ID289 - AR Past Due More than Usual Overview & Sample

Letting a customer who is having cash flow issues get deeper in the hole is not doing any favors for either company. They may end up being forced to move service to a competitor when they can no longer pay your bill. This alert will warn when a customer's payments are later than normal, perhaps they normally pay 40 days late and now the average is 60.

It might make sense to also have this alert go to the sales person on the account. Could a customer with new cash flow issues be a prospect for a contract rewrite or a cost saving measure such as adding printers?

Alert triggers on unpaid invoices that are going beyond this customers normal average days to pay. We recommend sending daily to the AR person listing all new invoices to your customers who have invoices older than than (VarX=2) 2 times their normal ratio of days to pay. This only sends an alert once on each invoice.

Please note this alert will not pick up all the invoices past due on a daily basis. Please see alert ID21 to ensure past due customers are being contacted.

Alert set up to only report the new invoices that meet the criteria set in the variables. The original intention of this was to alert on customers that have an invoice slipping past 2 (or variable X) times the average days they normally pay within. It's a heads up to your collections person to get on a call with the customer and find out. If customer normally pays within 10 days of the due date then this alert is telling you the invoice being reported is now 20 days past the due date. It will not report them again since it would make sense that your normal collection process would begin calling on them. 

Variable Explanation:

VariableW = # of days past payments should be averaged over –This looks back specified number of days to calculate average days each customer pays their invoices within.  If set too low you may miss the last quarterly or semi-yearly payments.  We recommend 180 or 360 but it must not be set lower than 90 days.

VariableX = Ratio of days past due 2= two times the customer average days to pay.  So if your customer averages payment within 20 days of the due date the system would alert you when they had an invoice over 40 days past due. We recommend a setting of 2 or 3.

VariableY = Minimum # of days from the invoice date they are past due.  Using an example of 15 the alert will not alert you unless the invoice is at least 15 days past the invoice due date.  This was added for those who use terms of due upon receipt. So if you had a customer that averaged 5 days to pay and variable X was 2 times the average or 10 days, they would not show up until the invoice due date was at least 15 days past due. 

Variable1 = Gives you the ability to exclude certain CustomerTypes, this is not a recommended practice UNLESS you are not responsible for collecting on those invoices and have no ability to encourage payment. Even then we can make a strong argument for wanting to know about changes to those payment habits...

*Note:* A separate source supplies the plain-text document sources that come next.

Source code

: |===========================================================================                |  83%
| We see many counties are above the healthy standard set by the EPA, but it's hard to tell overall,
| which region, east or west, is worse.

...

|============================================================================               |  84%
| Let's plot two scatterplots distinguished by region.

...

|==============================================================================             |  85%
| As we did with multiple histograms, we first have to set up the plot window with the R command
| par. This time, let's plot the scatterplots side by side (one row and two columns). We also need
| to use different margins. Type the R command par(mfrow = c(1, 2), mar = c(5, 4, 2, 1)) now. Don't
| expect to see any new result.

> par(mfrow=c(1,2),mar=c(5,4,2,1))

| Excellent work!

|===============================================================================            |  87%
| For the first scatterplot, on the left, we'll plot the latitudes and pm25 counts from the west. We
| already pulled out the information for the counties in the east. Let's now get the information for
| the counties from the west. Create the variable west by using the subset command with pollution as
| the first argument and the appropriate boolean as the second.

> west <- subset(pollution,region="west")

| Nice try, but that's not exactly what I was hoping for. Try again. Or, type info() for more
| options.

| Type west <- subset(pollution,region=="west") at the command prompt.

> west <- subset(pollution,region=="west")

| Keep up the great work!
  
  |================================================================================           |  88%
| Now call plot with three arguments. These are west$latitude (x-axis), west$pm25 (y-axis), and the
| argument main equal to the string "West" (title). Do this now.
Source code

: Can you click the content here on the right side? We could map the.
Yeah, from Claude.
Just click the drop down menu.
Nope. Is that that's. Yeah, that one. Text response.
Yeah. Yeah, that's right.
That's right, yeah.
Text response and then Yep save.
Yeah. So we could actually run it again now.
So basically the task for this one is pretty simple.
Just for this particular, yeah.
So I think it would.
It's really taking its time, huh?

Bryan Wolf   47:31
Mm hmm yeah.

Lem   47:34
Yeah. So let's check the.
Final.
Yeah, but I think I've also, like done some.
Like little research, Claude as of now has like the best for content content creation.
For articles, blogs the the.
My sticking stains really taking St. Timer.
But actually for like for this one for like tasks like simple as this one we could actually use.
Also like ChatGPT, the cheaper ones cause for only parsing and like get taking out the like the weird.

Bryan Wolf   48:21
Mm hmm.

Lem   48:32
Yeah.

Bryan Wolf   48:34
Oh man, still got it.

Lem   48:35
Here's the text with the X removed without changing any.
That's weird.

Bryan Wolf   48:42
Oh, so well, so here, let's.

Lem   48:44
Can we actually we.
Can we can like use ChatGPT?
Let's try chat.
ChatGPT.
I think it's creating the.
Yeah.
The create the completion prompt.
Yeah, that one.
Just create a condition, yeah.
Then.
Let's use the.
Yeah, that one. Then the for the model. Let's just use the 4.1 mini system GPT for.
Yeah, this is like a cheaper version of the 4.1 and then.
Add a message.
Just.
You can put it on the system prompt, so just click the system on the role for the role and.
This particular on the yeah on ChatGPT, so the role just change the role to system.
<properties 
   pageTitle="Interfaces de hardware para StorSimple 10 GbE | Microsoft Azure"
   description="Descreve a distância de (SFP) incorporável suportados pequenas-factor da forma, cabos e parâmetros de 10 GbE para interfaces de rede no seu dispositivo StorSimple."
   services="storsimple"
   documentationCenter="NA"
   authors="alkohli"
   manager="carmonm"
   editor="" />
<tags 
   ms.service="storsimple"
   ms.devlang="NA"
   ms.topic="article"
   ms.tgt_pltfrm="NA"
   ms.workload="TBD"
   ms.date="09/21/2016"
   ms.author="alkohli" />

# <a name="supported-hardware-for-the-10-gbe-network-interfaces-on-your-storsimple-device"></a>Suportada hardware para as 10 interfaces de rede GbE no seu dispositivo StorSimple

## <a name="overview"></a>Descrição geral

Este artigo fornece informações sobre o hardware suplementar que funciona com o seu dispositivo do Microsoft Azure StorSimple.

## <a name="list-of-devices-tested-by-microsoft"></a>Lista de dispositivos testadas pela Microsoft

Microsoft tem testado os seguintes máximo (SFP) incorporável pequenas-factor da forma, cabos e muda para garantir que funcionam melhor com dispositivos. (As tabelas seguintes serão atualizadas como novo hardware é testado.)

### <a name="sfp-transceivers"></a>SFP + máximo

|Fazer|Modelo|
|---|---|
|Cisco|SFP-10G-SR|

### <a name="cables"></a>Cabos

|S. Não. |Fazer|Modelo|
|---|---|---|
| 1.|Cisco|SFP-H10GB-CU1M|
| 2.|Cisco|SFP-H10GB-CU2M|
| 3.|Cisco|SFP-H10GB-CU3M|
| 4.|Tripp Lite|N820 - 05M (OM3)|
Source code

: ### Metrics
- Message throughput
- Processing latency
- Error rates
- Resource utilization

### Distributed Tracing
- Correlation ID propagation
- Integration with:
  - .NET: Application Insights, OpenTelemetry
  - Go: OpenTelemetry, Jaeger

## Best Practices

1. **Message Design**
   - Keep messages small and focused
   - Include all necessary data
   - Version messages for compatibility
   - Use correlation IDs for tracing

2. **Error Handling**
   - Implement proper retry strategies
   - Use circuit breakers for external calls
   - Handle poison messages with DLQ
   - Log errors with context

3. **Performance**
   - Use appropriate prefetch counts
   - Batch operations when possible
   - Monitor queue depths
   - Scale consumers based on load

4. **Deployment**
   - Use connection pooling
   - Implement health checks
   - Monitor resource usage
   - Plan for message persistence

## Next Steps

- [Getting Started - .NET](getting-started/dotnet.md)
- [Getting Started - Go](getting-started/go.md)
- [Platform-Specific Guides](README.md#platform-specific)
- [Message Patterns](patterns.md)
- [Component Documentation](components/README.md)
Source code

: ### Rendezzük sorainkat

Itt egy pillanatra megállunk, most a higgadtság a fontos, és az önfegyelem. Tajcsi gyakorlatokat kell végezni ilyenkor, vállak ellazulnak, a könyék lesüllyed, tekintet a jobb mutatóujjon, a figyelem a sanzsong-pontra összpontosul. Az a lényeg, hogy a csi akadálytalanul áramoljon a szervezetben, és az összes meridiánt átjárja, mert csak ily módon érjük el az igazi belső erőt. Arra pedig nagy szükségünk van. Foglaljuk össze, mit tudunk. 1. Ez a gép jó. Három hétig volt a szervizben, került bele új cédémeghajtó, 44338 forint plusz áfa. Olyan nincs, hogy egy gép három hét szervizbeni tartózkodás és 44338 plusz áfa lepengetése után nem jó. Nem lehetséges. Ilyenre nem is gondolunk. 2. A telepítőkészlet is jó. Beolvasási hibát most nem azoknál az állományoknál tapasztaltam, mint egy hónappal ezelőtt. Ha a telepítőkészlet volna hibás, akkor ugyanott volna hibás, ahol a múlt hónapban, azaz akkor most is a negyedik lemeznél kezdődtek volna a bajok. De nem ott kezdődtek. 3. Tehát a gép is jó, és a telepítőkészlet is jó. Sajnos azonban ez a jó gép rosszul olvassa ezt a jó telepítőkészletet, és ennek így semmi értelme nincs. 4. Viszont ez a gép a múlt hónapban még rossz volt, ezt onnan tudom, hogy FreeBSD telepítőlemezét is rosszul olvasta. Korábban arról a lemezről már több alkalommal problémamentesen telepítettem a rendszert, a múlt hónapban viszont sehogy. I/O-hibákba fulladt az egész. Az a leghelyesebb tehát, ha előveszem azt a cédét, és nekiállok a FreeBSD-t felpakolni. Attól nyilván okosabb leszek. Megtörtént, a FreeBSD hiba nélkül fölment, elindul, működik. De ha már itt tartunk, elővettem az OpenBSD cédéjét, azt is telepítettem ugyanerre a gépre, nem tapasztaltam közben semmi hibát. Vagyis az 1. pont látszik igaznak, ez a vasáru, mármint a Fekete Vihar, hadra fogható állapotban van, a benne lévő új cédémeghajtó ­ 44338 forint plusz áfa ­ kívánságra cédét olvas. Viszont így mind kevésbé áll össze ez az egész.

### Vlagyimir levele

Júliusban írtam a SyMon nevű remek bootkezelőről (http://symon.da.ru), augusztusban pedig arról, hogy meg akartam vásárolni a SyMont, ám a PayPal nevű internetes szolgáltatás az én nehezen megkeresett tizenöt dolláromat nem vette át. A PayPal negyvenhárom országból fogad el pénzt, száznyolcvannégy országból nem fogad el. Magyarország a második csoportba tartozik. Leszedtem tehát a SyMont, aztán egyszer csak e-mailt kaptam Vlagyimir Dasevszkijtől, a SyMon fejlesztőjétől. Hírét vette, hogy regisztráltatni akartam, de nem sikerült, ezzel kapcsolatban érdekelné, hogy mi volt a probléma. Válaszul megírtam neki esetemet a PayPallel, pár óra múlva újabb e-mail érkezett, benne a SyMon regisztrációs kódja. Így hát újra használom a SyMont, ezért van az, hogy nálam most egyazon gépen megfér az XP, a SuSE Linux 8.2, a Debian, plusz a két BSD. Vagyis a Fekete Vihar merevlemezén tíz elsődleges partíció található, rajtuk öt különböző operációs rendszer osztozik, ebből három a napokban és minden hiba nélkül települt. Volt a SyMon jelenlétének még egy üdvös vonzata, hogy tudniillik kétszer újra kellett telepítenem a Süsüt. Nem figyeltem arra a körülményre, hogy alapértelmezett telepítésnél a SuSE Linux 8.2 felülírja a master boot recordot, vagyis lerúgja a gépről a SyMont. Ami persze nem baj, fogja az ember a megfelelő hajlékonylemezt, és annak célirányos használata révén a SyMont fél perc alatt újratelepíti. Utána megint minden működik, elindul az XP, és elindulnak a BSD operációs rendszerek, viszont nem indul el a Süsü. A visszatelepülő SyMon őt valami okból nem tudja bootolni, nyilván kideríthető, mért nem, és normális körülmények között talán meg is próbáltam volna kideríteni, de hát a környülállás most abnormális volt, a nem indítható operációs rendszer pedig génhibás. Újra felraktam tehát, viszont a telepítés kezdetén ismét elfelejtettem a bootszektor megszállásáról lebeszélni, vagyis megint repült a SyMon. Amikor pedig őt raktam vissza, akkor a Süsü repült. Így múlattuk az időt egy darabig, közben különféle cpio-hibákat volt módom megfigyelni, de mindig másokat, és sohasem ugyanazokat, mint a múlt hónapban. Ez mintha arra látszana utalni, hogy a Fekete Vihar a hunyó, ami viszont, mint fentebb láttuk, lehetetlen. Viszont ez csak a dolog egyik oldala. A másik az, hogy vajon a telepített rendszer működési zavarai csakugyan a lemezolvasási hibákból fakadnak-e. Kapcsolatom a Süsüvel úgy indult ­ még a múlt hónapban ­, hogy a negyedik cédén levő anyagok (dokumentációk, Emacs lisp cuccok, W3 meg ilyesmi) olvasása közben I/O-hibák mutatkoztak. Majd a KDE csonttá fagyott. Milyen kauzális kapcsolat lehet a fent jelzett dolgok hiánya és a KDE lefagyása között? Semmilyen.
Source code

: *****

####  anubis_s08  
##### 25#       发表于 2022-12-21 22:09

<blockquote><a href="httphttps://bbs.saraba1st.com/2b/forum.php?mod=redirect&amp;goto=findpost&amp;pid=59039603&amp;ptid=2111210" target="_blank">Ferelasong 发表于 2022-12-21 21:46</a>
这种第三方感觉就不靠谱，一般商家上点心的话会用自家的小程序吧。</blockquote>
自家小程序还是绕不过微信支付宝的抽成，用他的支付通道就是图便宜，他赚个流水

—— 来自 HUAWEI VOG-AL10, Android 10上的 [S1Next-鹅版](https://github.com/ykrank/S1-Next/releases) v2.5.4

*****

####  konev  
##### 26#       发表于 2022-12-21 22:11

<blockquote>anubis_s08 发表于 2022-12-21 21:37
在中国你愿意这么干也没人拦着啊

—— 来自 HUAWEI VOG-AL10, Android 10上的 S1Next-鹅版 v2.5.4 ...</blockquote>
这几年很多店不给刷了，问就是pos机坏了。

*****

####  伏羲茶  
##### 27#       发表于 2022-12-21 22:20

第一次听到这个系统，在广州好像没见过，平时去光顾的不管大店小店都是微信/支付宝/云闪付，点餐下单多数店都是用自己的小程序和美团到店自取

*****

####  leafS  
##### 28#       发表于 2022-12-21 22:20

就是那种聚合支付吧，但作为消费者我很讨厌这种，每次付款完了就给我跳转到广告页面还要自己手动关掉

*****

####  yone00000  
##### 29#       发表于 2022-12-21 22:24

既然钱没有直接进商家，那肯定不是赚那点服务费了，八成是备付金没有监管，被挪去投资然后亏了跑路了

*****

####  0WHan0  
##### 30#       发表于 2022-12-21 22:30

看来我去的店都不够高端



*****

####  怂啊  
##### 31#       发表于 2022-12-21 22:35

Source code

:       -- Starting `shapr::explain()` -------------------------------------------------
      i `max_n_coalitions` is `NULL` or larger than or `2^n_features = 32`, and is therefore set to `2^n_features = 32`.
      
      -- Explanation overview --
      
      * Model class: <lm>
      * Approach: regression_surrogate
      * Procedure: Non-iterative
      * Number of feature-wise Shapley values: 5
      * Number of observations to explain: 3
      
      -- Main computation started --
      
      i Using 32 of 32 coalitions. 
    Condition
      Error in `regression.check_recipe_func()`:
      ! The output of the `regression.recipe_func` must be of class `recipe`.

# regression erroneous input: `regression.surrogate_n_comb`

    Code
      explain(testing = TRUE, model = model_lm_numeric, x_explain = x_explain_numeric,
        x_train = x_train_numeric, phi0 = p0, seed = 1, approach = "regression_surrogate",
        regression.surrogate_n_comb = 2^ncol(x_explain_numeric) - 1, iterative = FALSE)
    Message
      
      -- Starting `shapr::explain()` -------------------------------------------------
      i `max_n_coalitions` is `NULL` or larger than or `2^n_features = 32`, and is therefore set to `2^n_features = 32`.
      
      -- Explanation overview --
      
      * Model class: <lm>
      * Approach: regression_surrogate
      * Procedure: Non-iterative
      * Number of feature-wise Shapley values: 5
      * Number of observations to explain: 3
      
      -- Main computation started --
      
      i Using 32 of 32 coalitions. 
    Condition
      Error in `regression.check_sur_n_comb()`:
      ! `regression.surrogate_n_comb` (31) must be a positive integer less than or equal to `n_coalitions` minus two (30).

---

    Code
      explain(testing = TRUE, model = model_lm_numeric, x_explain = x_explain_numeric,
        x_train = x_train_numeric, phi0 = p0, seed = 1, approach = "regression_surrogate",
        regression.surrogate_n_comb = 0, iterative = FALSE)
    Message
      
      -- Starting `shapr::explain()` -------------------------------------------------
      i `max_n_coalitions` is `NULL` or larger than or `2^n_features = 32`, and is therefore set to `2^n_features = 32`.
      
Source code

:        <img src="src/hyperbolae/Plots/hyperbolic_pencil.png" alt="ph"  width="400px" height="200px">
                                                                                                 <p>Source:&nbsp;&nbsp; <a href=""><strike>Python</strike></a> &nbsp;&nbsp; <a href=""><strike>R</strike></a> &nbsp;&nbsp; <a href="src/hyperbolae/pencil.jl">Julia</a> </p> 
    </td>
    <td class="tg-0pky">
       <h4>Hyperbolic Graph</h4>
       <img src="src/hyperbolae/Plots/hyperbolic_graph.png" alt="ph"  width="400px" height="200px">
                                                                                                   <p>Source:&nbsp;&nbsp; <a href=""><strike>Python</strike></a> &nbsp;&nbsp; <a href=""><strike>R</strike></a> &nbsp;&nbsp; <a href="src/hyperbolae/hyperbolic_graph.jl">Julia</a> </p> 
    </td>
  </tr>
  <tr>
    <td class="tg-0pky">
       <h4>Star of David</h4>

The very first email produced will have ALL your past due accounts and may be a long list (especially if most of your invoices terms are due upon receipt). After that it will only report the new accounts that meet the criteria.

New customers won't be reported on since there is no payment history to calculate average days past due. After the first invoice is paid, then the alert will report on that customer compared to the average.

The output is sorted by Ratio of Days Past due in descending order. Also it is written ONLY for SQL version 2005 or higher.